WHAT YOU WILL DO :: Report every line in the records below that contains the string "depth", copying each such line in full. The match is case-sensitive.

┌─ RECORDED DATA

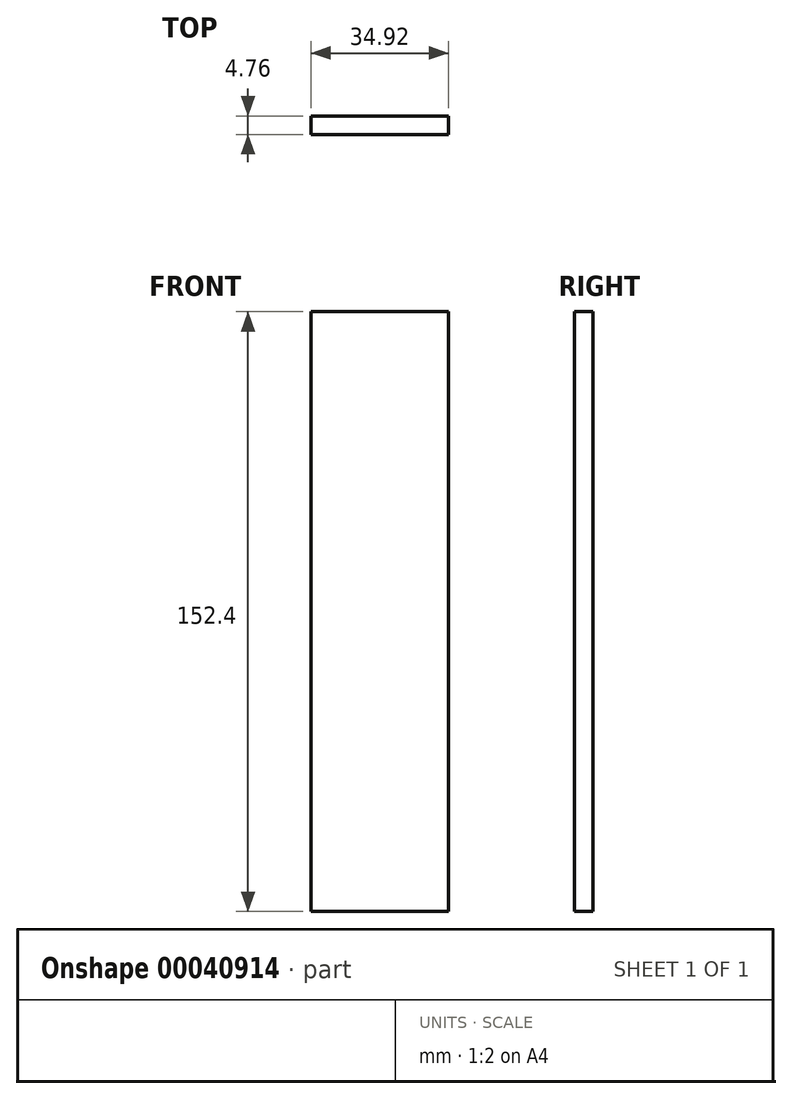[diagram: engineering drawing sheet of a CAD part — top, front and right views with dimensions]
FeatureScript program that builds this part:
annotation { "Feature Type Name" : "Feature", "Feature Type Description" : "" }
export const myFeature = defineFeature(function(context is Context, id is Id, definition is map)
    precondition{}
    {
        {
            var Q0;
            Q0=qCreatedBy(makeId("Front.planeOp"),FACE);
            var sketch = newSketch(context, id + "F0", { "sketchPlane" : qUnion([Q0])});
            skLineSegment(sketch, "E0.bottom", {"start": v(-17.46, 152.4) * mm, "end": v(17.46, 152.4) * mm});
            skLineSegment(sketch, "E0.top", {"start": v(-17.46, 0) * mm, "end": v(17.46, 0) * mm});
            skLineSegment(sketch, "E0.left", {"start": v(-17.46, 152.4) * mm, "end": v(-17.46, 0) * mm});
            skLineSegment(sketch, "E0.right", {"start": v(17.46, 152.4) * mm, "end": v(17.46, 0) * mm});
            skPoint(sketch, "E1", {"position": v(0, 0) * mm});
            skSolve(sketch);
        }
        {
            var Q0;
            Q0=makeQuery(id+"F0.imprint","IMPRINT",FACE,{"disambiguationData":[TD([[makeQuery(id+"F0.imprint","IMPRINT",EDGE,{"derivedFrom":sQuery(id+"F0.wireOp",EDGE,"E0.bottom")}),-1.0]])]});
            extrude(context, id + "F1", {"entities" : qUnion([Q0]), "depth" : 4.76 * mm});
        }
    });
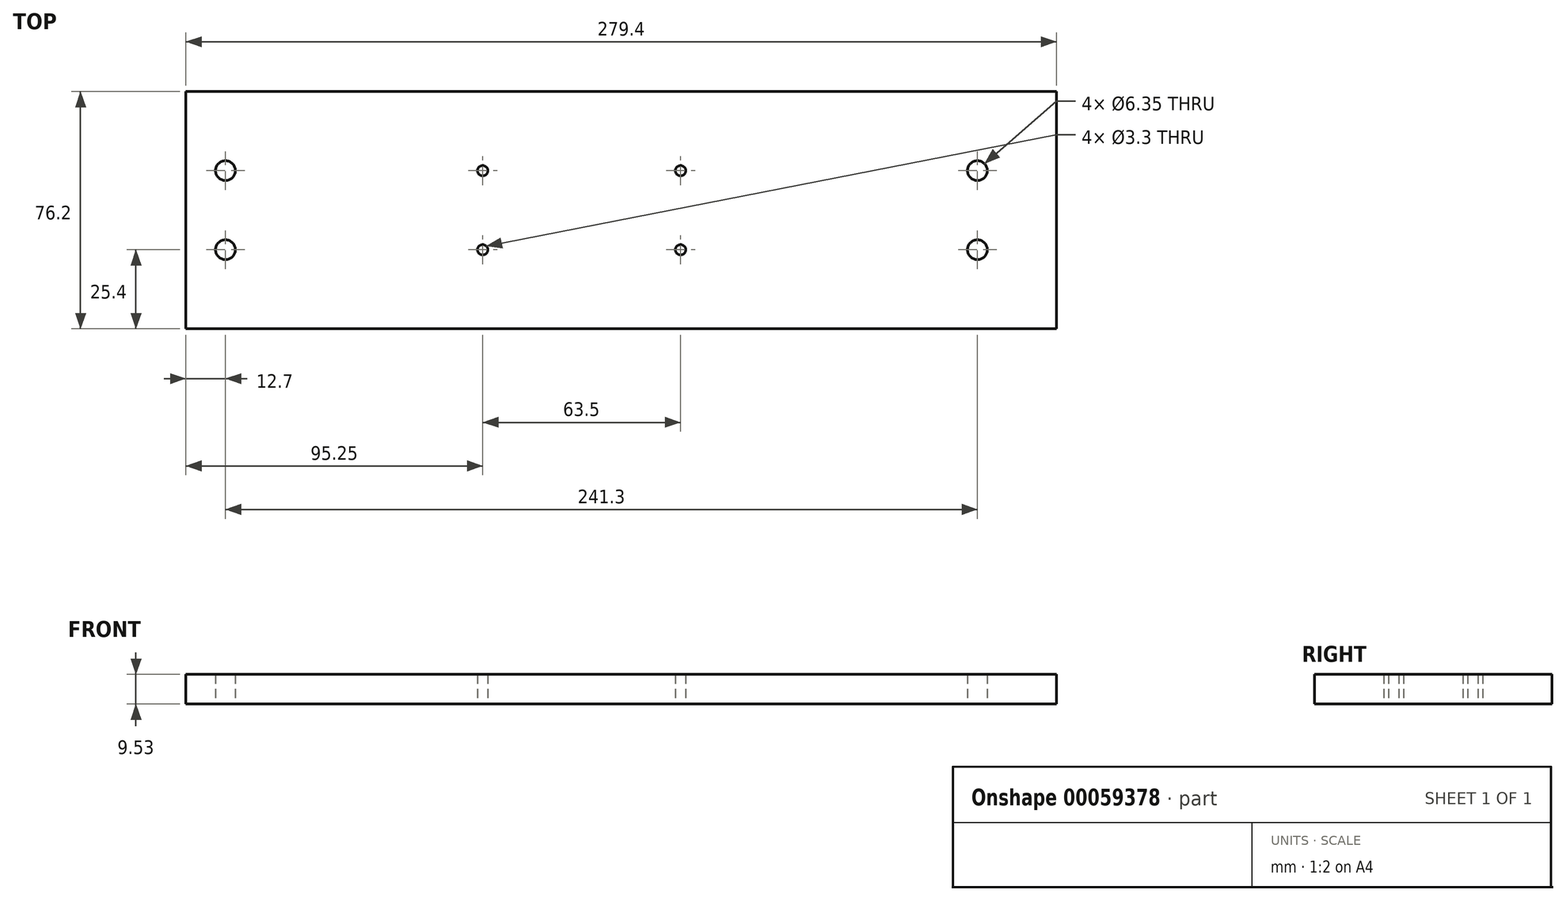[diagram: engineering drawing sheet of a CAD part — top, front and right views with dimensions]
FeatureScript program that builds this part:
annotation { "Feature Type Name" : "Feature", "Feature Type Description" : "" }
export const myFeature = defineFeature(function(context is Context, id is Id, definition is map)
    precondition{}
    {
        {
            var Q0;
            Q0=qCreatedBy(makeId("Top.planeOp"),FACE);
            var sketch = newSketch(context, id + "F0", { "sketchPlane" : qUnion([Q0])});
            skLineSegment(sketch, "E0.bottom", {"start": v(-152.4, 38.1) * mm, "end": v(127, 38.1) * mm});
            skLineSegment(sketch, "E0.top", {"start": v(-152.4, -38.1) * mm, "end": v(127, -38.1) * mm});
            skLineSegment(sketch, "E0.left", {"start": v(-152.4, 38.1) * mm, "end": v(-152.4, -38.1) * mm});
            skLineSegment(sketch, "E0.right", {"start": v(127, 38.1) * mm, "end": v(127, -38.1) * mm});
            skLineSegment(sketch, "E1", {"start": v(0, 0) * mm, "end": v(0, 58.03) * mm, "construction": true});
            skLineSegment(sketch, "E2", {"start": v(0, 0) * mm, "end": v(-114.76, 0) * mm, "construction": true});
            skCircle(sketch, "E3", {"center": v(-139.7, 12.7) * mm, "radius": 3.18 * mm});
            skCircle(sketch, "E4", {"center": v(-139.7, -12.7) * mm, "radius": 3.18 * mm});
            skCircle(sketch, "E5", {"center": v(-57.15, 12.7) * mm, "radius": 1.65 * mm});
            skCircle(sketch, "E6", {"center": v(-57.15, -12.7) * mm, "radius": 1.65 * mm});
            skCircle(sketch, "E7", {"center": v(6.35, 12.7) * mm, "radius": 1.65 * mm});
            skCircle(sketch, "E8", {"center": v(6.35, -12.7) * mm, "radius": 1.65 * mm});
            skCircle(sketch, "E9", {"center": v(101.6, 12.7) * mm, "radius": 3.18 * mm});
            skCircle(sketch, "E10", {"center": v(101.6, -12.7) * mm, "radius": 3.18 * mm});
            skSolve(sketch);
        }
        {
            var Q0;
            Q0 = qSketchRegion(id + "F0", true);
            extrude(context, id + "F1", {"entities" : qUnion([Q0]), "depth" : 9.52 * mm});
        }
    });
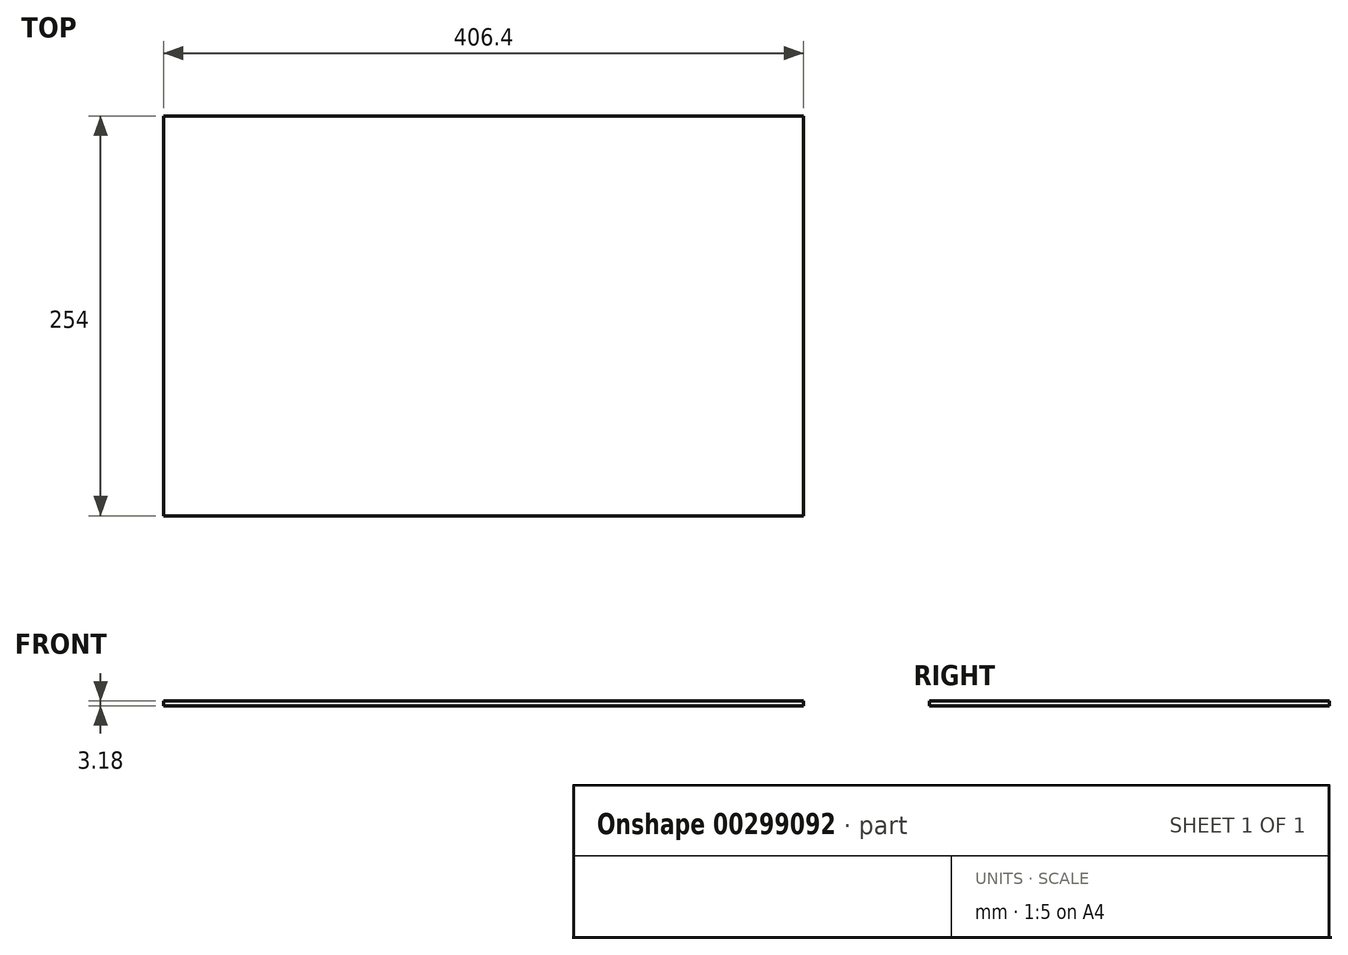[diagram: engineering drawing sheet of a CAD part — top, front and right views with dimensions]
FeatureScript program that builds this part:
annotation { "Feature Type Name" : "Feature", "Feature Type Description" : "" }
export const myFeature = defineFeature(function(context is Context, id is Id, definition is map)
    precondition{}
    {
        {
            var Q0;
            Q0=qCreatedBy(makeId("Top.planeOp"),FACE);
            var sketch = newSketch(context, id + "F0", { "sketchPlane" : qUnion([Q0])});
            skLineSegment(sketch, "E0.bottom", {"start": v(-203.2, 127) * mm, "end": v(203.2, 127) * mm});
            skLineSegment(sketch, "E0.top", {"start": v(-203.2, -127) * mm, "end": v(203.2, -127) * mm});
            skLineSegment(sketch, "E0.left", {"start": v(-203.2, 127) * mm, "end": v(-203.2, -127) * mm});
            skLineSegment(sketch, "E0.right", {"start": v(203.2, 127) * mm, "end": v(203.2, -127) * mm});
            skPoint(sketch, "E0.middle", {"position": v(0, 0) * mm});
            skSolve(sketch);
        }
        {
            var Q0;
            Q0 = qSketchRegion(id + "F0", true);
            extrude(context, id + "F1", {"entities" : qUnion([Q0]), "endBound" : BoundingType.SYMMETRIC, "depth" : 3.17 * mm});
        }
    });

└─

EXERCISE RESPONSE ::
            extrude(context, id + "F1", {"entities" : qUnion([Q0]), "depth" : 4.76 * mm});
            extrude(context, id + "F1", {"entities" : qUnion([Q0]), "depth" : 9.52 * mm});
            extrude(context, id + "F1", {"entities" : qUnion([Q0]), "endBound" : BoundingType.SYMMETRIC, "depth" : 3.17 * mm});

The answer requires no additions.